From the entries that follow, copy each line containing the word "Right".

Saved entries
————————

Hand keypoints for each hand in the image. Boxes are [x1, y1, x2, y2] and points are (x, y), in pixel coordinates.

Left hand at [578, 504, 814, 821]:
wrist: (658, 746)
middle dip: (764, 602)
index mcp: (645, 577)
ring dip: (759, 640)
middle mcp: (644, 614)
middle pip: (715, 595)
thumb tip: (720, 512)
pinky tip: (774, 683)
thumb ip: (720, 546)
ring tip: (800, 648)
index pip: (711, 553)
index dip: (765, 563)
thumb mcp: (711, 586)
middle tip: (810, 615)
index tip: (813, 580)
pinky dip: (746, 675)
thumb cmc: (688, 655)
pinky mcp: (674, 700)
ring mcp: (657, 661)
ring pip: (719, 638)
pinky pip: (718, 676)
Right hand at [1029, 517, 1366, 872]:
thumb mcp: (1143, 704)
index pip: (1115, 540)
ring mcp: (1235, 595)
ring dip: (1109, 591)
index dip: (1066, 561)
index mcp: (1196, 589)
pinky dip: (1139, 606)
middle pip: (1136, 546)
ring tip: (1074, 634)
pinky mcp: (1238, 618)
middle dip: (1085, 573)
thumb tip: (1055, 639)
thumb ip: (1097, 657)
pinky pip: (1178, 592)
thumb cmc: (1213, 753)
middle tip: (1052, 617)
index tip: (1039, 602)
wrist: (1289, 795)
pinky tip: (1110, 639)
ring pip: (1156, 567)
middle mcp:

————————

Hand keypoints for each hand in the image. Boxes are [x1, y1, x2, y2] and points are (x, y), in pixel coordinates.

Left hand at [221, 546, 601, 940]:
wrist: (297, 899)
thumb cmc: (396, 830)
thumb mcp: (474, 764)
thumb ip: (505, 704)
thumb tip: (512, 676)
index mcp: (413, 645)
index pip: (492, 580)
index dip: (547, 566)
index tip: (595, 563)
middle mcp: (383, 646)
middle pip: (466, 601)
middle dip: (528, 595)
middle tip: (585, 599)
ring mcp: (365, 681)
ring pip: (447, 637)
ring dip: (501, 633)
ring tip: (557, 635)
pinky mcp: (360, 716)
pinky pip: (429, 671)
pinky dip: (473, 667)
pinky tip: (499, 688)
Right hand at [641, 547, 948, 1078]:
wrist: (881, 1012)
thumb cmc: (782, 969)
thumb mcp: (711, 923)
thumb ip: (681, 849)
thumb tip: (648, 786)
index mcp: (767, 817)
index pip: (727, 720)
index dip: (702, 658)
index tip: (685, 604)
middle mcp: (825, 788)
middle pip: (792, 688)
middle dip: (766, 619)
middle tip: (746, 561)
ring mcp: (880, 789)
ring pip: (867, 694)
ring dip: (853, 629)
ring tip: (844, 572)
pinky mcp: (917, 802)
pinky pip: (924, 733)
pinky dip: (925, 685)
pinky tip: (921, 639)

————————

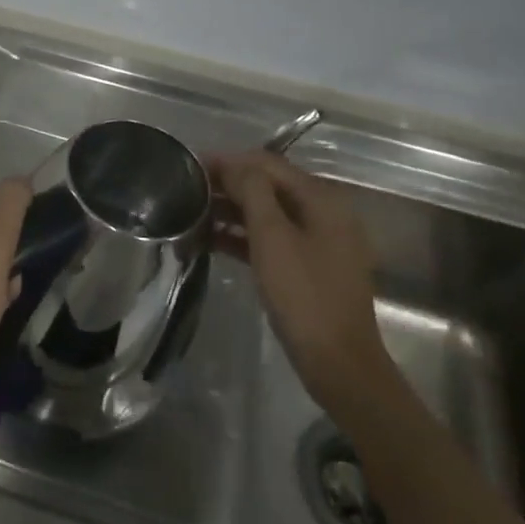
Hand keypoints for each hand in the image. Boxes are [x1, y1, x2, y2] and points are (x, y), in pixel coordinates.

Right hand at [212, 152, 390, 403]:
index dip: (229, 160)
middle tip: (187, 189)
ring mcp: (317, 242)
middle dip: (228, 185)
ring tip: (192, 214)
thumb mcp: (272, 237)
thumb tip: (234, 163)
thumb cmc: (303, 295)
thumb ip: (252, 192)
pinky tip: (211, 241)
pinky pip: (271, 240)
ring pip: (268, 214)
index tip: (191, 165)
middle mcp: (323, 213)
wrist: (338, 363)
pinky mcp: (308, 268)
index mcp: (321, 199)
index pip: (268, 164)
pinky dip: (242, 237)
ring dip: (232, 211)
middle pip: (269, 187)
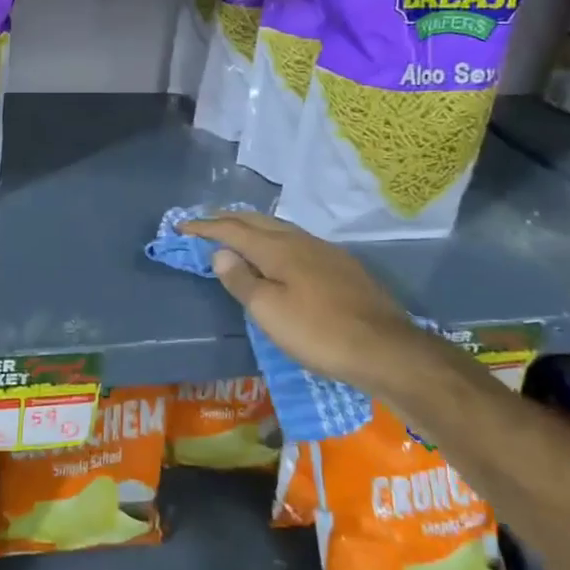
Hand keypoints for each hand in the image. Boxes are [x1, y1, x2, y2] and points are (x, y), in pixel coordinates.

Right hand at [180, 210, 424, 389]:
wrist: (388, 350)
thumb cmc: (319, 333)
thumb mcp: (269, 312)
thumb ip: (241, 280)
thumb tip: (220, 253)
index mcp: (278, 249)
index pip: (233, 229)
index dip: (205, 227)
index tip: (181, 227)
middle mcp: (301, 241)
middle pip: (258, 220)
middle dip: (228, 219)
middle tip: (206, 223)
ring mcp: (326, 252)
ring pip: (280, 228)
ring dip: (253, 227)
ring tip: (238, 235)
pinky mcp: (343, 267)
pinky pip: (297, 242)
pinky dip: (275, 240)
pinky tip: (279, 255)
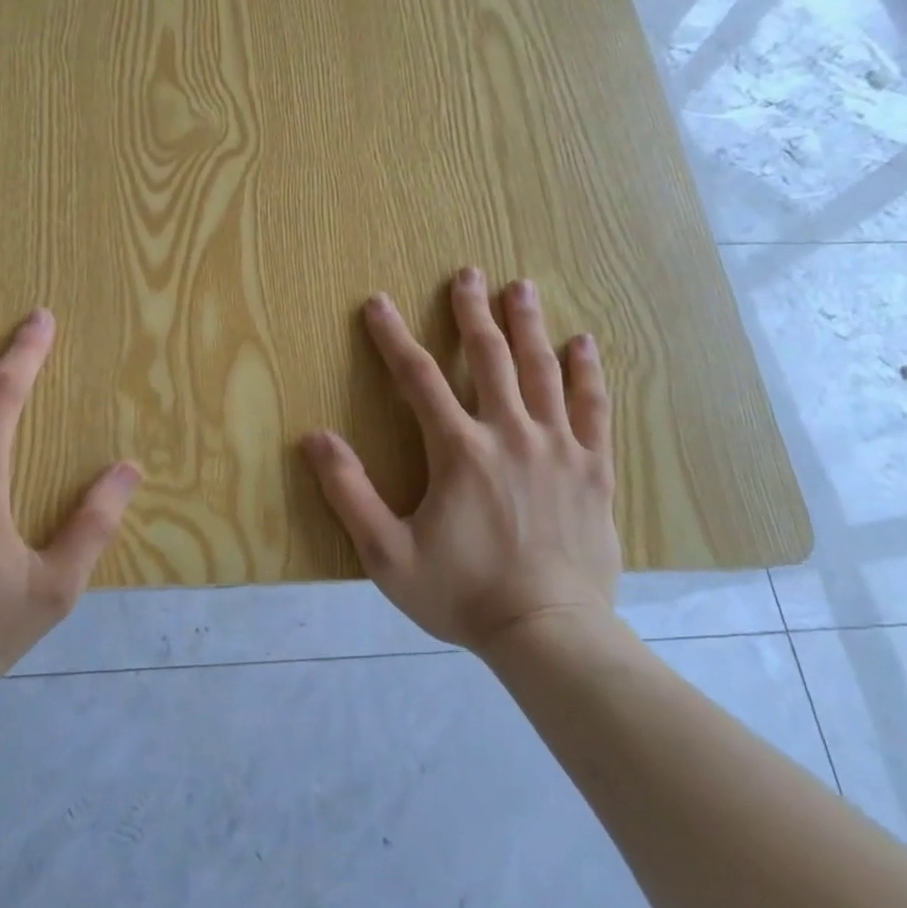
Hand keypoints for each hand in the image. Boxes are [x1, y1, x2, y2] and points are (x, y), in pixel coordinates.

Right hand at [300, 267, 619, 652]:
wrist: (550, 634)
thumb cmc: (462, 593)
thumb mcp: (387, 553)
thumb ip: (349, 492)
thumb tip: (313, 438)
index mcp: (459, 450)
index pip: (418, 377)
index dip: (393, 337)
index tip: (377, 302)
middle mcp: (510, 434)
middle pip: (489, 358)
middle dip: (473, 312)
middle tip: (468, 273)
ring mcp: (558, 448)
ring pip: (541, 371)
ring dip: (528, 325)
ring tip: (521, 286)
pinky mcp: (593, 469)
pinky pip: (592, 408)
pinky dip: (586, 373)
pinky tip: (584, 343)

————————

◆ **Response below**:
Right hand at [1029, 517, 1366, 872]:
Right hand at [641, 547, 948, 1078]:
Right hand at [212, 152, 390, 403]:
Right hand at [180, 210, 424, 389]:
Right hand at [300, 267, 619, 652]:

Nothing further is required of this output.